Task details: Return only the number of lines in the material below holding the string "Directory".

....

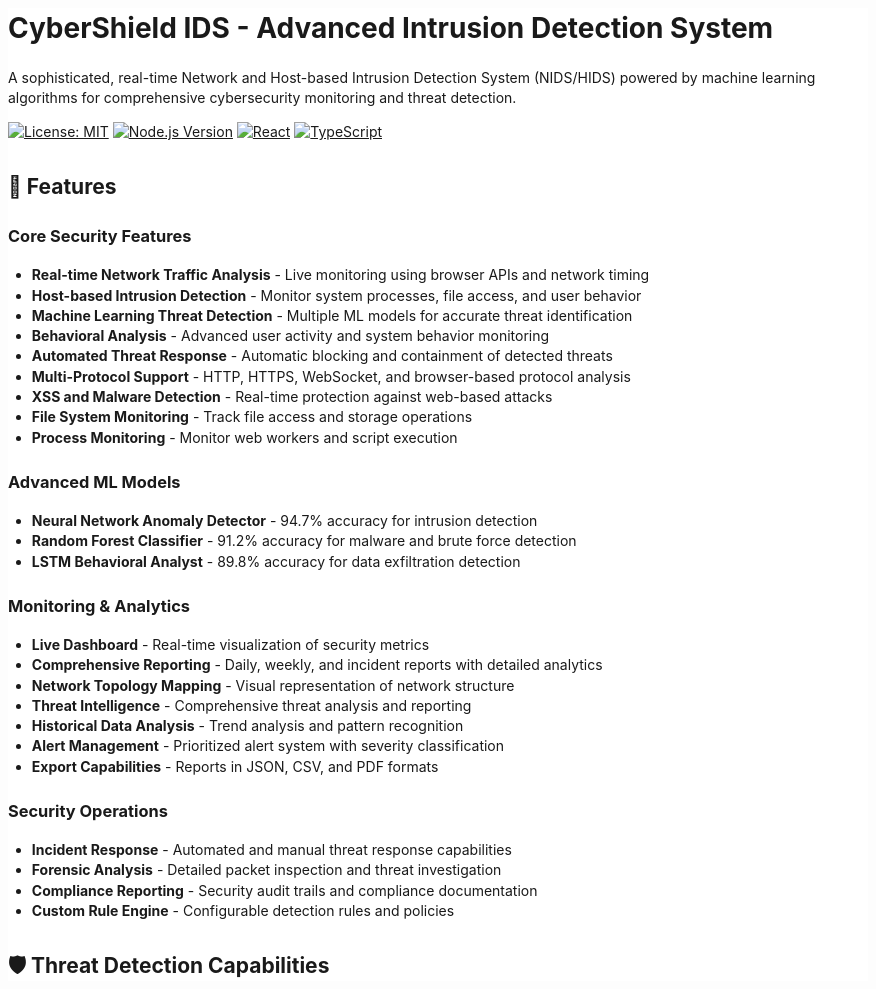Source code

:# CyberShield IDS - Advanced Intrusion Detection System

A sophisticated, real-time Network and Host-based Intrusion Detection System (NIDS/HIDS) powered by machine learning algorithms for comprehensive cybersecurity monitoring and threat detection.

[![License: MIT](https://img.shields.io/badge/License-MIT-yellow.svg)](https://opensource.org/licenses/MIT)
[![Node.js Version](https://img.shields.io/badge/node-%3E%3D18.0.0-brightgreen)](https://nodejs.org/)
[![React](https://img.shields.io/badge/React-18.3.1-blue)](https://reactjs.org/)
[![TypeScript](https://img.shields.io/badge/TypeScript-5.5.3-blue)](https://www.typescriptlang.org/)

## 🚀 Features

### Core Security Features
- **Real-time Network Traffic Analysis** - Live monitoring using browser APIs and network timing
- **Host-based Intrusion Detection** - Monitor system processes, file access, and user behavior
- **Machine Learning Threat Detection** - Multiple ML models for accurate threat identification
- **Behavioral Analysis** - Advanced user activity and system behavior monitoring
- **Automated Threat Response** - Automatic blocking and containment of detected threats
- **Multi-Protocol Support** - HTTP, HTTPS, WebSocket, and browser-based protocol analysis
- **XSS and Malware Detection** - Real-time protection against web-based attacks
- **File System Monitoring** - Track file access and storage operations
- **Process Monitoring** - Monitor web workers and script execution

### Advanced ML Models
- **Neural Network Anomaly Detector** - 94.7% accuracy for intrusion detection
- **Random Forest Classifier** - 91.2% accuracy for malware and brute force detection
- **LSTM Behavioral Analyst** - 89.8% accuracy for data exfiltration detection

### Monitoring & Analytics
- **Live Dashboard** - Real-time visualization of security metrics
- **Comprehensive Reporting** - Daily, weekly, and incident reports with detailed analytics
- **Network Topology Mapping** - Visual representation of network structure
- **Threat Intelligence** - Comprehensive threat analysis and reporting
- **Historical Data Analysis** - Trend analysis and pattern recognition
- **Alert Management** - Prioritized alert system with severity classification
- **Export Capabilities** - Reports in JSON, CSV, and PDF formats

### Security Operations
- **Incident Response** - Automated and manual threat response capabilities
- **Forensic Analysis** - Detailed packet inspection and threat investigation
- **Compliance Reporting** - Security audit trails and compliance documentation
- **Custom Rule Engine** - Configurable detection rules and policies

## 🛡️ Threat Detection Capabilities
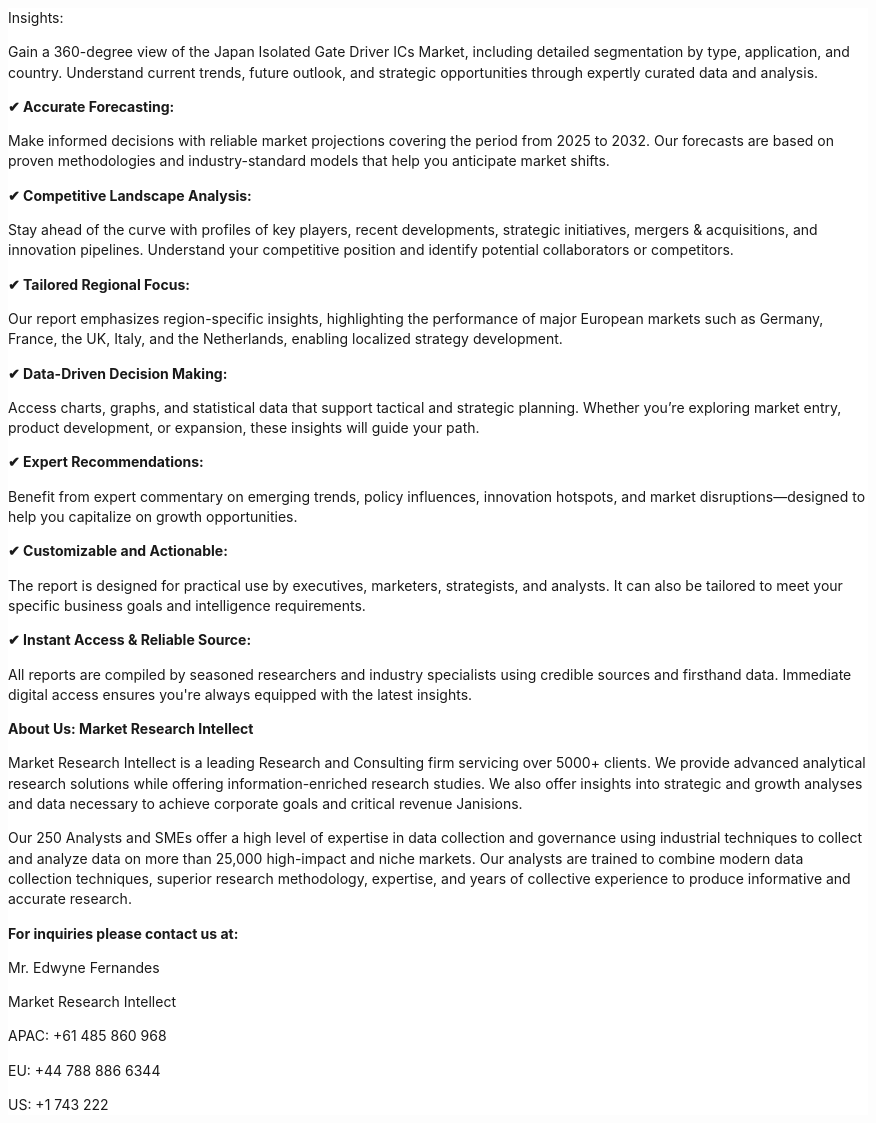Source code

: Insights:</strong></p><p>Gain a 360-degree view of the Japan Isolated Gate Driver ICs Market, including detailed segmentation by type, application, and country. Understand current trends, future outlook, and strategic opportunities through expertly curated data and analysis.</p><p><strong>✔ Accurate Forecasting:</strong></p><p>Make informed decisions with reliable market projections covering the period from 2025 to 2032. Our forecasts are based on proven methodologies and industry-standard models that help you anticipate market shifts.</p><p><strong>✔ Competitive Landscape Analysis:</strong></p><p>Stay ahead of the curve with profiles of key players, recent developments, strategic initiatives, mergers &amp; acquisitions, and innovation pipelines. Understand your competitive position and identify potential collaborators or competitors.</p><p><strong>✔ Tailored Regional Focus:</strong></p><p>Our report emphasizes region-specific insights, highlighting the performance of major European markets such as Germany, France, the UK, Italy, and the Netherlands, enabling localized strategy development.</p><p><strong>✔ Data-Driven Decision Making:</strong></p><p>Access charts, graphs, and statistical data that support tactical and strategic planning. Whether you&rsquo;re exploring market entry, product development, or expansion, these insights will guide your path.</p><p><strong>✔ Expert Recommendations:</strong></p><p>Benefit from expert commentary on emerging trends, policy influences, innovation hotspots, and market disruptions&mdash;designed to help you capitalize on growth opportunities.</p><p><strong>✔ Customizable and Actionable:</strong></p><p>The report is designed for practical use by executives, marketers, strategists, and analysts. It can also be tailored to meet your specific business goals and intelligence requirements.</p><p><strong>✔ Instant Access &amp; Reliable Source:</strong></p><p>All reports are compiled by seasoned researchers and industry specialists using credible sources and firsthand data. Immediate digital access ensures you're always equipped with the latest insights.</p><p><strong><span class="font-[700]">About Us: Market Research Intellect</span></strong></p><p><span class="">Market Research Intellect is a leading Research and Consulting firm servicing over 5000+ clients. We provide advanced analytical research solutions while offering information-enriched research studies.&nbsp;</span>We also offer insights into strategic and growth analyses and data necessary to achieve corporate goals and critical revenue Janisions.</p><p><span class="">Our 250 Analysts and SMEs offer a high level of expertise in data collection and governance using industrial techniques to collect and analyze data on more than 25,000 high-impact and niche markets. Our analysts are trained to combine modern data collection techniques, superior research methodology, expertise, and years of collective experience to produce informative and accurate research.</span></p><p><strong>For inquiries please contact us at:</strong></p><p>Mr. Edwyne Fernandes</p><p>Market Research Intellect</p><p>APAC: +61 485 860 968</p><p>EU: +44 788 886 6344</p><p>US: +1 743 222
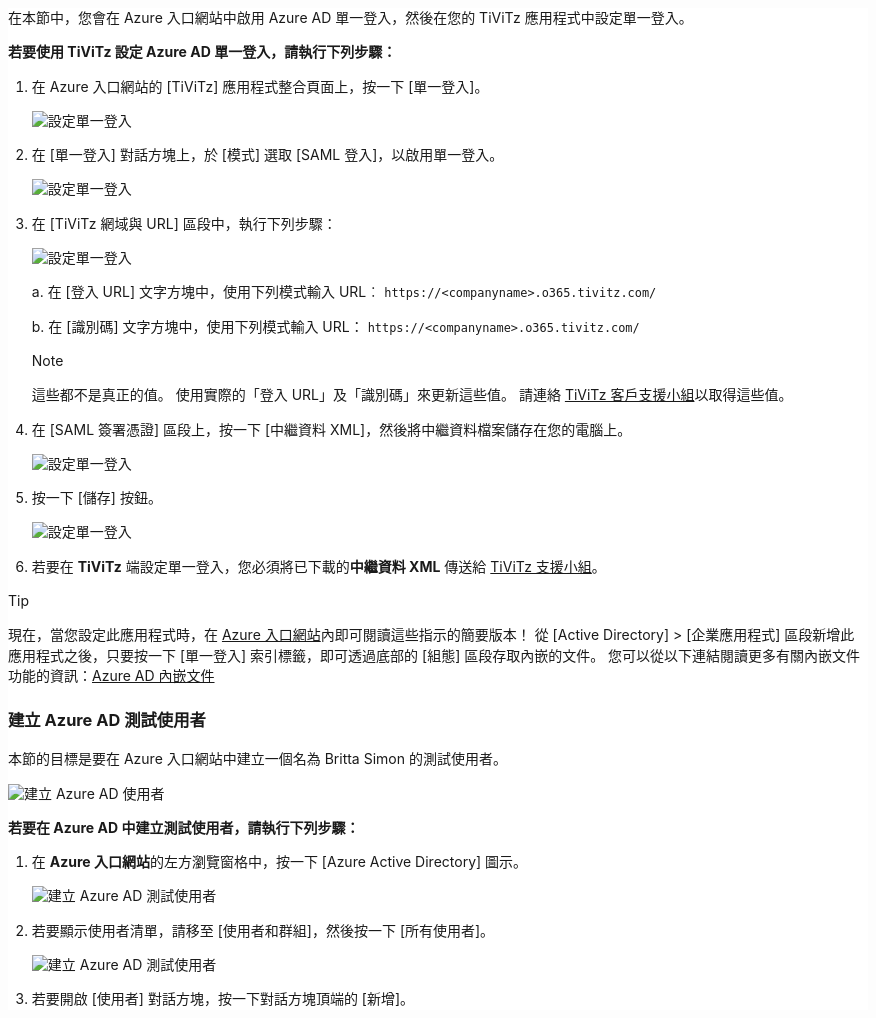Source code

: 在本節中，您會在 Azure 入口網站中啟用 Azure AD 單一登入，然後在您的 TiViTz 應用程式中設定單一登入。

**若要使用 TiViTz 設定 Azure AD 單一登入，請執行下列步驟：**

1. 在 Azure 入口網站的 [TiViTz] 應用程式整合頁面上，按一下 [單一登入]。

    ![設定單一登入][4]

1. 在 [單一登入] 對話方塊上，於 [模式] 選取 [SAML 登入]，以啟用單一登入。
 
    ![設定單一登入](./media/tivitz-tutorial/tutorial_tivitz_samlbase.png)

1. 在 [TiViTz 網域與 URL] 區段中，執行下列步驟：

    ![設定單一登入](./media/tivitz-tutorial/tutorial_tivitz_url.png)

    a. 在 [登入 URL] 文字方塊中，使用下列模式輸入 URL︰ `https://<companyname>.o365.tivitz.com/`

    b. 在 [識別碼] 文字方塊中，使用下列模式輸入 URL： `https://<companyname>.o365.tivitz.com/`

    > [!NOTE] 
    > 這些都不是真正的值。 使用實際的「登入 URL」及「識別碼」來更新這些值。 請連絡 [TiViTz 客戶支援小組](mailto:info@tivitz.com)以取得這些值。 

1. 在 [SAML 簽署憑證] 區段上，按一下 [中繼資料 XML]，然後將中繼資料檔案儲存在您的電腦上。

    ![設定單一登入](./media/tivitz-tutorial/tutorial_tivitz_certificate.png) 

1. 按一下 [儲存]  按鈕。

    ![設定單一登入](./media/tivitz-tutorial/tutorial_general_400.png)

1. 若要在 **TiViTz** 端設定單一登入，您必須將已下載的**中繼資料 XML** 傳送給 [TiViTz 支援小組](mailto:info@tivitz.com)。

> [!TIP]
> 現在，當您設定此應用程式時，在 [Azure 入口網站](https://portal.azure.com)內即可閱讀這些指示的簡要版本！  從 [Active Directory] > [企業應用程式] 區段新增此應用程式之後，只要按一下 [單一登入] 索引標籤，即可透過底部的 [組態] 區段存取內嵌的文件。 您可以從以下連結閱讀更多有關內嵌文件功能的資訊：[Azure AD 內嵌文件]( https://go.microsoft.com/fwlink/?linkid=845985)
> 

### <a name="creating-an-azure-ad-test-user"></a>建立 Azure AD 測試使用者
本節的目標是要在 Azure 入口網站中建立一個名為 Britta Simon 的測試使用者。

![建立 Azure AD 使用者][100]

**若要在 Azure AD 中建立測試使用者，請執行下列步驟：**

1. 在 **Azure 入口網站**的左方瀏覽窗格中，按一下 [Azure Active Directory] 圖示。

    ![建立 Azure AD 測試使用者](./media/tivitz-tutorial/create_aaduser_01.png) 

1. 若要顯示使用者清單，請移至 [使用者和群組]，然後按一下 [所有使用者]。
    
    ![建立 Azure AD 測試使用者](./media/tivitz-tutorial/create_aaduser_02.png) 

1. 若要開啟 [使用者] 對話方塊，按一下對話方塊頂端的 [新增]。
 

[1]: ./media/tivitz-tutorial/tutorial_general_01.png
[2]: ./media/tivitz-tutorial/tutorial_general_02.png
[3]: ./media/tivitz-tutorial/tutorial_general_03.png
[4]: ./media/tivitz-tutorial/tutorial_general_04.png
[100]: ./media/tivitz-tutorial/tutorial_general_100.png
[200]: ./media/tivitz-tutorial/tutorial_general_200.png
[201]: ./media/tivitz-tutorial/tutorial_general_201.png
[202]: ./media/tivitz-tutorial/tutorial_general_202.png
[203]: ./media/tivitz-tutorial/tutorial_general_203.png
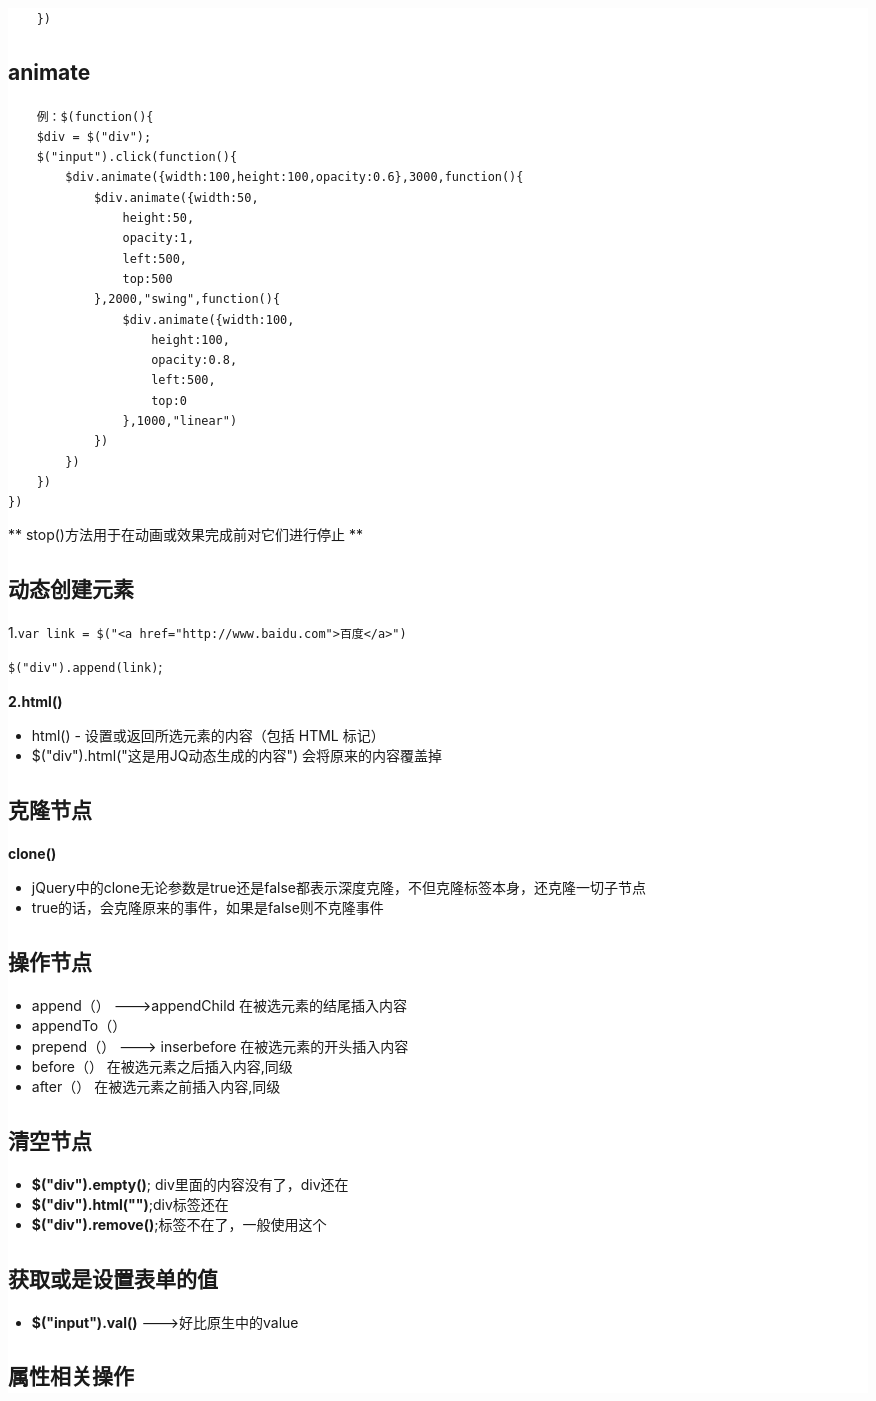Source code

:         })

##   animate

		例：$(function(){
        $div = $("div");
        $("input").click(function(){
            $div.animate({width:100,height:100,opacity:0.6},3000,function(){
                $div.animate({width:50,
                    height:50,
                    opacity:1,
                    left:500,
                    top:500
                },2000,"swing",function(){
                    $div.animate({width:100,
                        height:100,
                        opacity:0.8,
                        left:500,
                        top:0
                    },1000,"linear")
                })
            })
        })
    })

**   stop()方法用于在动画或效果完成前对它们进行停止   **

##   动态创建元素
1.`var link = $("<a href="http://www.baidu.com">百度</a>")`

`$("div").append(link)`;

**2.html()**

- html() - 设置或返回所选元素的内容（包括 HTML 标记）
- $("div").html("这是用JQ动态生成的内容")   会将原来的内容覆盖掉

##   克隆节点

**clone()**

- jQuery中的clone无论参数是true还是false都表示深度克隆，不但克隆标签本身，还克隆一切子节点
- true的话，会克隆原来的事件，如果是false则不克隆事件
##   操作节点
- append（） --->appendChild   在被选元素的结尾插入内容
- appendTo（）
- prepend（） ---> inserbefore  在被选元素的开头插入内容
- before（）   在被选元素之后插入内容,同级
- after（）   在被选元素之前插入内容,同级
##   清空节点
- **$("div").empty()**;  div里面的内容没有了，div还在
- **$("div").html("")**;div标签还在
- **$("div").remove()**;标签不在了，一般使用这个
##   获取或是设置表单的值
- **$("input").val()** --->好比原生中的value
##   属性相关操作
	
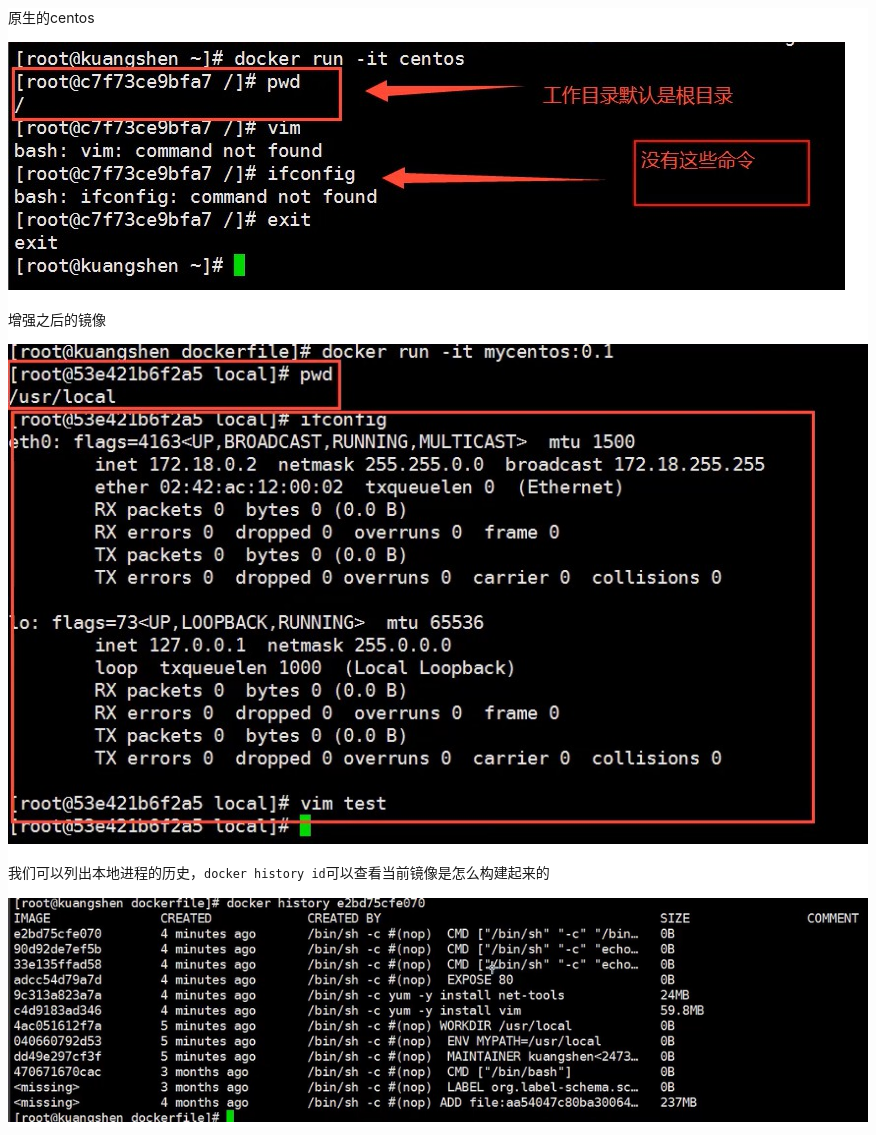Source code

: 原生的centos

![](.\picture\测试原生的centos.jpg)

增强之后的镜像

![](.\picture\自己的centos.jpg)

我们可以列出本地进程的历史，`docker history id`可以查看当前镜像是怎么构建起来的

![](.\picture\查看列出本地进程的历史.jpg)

....

Solution to this exercise: 2